Each of the finalists has made one issue their own: immigration for Rob, identity politics for Kemi. But within a year or two, let alone by the next election, the only thing that will matter will be restoring growth in the aftermath of Labour’s calamitous changes to our tax system and labour laws.
And here we run into a problem. Voters feel that nothing much works in Britain. They resent the fact that taxes keep rising without any commensurate improvement in public services. These sentiments contributed to the Conservative defeat in July.
Yet they also evidently feel, with Ralph Waldo Emerson, that a foolish consistency is the hobgoblin of little minds. According to every measure of public opinion, voters want even higher public spending, and support further nationalisations – including of Ticketmaster. Because it is human nature to anchor to the status quo, any proposal to return the size of the state to closer to where it was in February 2020, before the lockdowns, will be portrayed (and will be widely decried) as a return to a Dickensian sweatshop economy.
True, there are other ways to boost growth. If GDP increases, the state can be reduced in proportionate if not absolute terms. This is more or less what happened under Margaret Thatcher when, contrary to almost universal belief, public spending rose every year – albeit more slowly than the private sector.
The trouble is that even this involves unpopular choices, such as abandoning Labour’s new workers’ rights, deregulating childcare, building airports and, above all, dropping the net zero target.
So, we are stuck in a doom-loop.
Voters want more growth but oppose all the policies needed to achieve it. Their attitude will finish the present administration just as surely as it finished the last. Can the Tories ensure that they are the beneficiaries?
In the late 1970s, when we were in a similar predicament, a great deal of the heavy lifting was done, not by the Conservative Party, but by the wider conservative movement – by business organisations, think-tanks, columnists and others who had understood that we needed a smaller state, and who could make that argument more easily than MPs could.
But, even with that advantage, it took the Winter of Discontent to convince people that we could not spend our way out of trouble.
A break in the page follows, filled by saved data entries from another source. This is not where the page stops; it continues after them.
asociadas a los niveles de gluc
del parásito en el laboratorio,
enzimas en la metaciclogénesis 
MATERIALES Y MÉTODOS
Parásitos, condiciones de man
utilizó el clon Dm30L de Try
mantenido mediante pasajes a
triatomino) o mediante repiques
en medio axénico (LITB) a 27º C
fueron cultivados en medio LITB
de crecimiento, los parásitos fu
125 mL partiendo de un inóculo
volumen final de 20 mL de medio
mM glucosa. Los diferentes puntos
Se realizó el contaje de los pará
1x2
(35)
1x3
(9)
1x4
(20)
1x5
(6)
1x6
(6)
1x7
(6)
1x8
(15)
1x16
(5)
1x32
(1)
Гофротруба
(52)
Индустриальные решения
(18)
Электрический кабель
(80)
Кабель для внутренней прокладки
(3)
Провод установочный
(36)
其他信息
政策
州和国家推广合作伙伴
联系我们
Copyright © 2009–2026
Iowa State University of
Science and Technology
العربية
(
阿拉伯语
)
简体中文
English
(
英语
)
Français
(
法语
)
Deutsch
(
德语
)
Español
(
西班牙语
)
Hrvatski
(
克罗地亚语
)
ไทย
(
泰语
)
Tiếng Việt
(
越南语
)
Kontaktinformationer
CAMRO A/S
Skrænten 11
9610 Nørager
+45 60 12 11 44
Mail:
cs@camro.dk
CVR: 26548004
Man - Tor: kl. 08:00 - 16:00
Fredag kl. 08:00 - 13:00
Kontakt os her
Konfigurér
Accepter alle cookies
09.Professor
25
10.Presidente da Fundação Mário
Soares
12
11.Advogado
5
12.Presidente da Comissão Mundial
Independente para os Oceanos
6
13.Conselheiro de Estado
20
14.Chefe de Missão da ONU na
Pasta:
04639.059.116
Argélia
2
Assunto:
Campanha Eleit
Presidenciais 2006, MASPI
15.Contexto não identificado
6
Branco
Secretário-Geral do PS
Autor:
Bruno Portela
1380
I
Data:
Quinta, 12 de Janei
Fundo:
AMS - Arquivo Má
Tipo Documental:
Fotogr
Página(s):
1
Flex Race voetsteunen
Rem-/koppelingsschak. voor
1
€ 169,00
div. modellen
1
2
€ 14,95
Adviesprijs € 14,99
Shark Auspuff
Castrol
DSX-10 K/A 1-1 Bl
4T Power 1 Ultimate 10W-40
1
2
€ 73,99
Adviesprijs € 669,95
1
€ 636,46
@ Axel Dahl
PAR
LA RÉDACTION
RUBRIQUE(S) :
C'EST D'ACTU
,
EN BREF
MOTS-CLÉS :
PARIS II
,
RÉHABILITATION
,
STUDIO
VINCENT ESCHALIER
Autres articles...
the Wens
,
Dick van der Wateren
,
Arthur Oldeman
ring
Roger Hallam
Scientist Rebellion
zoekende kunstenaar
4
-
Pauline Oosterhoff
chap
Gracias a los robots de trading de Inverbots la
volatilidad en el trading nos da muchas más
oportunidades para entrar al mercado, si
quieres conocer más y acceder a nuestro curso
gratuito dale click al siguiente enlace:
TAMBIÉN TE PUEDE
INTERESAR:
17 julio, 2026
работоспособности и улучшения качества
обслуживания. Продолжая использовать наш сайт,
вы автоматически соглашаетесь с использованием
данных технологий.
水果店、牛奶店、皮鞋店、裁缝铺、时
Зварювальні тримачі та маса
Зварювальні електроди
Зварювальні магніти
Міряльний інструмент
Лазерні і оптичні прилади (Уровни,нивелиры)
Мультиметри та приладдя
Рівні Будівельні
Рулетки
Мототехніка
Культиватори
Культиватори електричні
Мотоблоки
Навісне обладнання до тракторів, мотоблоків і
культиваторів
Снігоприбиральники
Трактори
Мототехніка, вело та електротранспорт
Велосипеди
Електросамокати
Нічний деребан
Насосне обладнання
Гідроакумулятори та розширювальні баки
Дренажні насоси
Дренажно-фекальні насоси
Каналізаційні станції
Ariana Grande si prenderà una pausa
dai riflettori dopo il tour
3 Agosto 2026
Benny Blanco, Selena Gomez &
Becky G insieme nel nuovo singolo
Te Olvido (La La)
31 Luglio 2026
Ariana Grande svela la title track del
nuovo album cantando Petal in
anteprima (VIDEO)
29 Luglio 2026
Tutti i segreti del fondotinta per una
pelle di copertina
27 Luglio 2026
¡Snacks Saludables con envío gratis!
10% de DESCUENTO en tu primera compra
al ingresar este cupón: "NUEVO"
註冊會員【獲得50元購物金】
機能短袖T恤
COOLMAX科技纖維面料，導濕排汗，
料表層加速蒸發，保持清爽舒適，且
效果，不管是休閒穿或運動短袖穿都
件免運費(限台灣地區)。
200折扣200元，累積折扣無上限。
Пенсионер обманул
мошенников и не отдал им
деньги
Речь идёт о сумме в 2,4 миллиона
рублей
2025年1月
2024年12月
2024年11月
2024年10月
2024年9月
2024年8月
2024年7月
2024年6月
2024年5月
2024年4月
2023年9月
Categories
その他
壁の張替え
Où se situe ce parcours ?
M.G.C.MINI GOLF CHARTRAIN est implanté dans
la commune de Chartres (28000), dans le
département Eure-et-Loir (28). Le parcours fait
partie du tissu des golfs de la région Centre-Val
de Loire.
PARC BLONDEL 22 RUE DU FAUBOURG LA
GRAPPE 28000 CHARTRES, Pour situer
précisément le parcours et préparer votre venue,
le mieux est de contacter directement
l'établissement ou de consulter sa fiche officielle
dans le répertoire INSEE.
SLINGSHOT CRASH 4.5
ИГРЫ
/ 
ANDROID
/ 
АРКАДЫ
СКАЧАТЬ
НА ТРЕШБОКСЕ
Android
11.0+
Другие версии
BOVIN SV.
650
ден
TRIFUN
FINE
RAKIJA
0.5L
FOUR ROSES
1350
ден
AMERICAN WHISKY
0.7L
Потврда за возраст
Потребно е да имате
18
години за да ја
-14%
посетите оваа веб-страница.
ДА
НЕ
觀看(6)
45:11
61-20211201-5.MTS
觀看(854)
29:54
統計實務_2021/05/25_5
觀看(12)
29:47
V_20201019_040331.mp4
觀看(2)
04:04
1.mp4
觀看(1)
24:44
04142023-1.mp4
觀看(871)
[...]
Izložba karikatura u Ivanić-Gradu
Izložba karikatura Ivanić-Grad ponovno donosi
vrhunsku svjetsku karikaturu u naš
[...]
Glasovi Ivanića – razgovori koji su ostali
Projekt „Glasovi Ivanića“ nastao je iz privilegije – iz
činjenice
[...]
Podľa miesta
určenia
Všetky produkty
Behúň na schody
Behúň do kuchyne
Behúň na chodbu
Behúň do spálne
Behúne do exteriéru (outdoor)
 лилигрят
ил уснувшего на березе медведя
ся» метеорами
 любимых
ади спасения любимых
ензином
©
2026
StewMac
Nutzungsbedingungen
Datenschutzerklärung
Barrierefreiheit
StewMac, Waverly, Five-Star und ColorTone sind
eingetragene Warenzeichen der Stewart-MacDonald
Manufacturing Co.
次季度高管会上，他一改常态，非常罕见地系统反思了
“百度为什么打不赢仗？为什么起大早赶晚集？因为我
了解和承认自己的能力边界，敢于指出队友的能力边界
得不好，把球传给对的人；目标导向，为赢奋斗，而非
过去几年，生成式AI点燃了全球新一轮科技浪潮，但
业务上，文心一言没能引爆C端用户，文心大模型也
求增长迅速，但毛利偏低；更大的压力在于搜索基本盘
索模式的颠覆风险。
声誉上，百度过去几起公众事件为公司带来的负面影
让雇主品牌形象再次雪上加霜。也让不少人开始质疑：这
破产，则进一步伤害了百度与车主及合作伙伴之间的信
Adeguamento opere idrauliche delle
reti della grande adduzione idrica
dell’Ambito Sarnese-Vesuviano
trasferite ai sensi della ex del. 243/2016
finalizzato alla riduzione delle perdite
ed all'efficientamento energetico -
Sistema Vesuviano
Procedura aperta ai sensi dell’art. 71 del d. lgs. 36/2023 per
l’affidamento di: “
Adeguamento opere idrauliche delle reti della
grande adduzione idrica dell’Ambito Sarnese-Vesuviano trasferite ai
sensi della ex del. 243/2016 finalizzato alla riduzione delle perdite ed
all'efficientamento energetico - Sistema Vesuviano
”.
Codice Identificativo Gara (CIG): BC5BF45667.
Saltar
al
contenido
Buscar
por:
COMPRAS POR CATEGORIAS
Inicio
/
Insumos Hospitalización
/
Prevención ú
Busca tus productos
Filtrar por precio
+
I happen to think that we are in for something similar before the next election. But the Opposition leader needs to be prepared either way.
She will need to position her party as the beneficiary of Labour unpopularity without scaring voters away by sounding too harsh – and, at the same time, without closing off the option of serious retrenchment after the election.
It’s a hell of a tightrope to walk. And, if we slip, it won’t just be the Tory Party that goes plummeting down; it will be the country.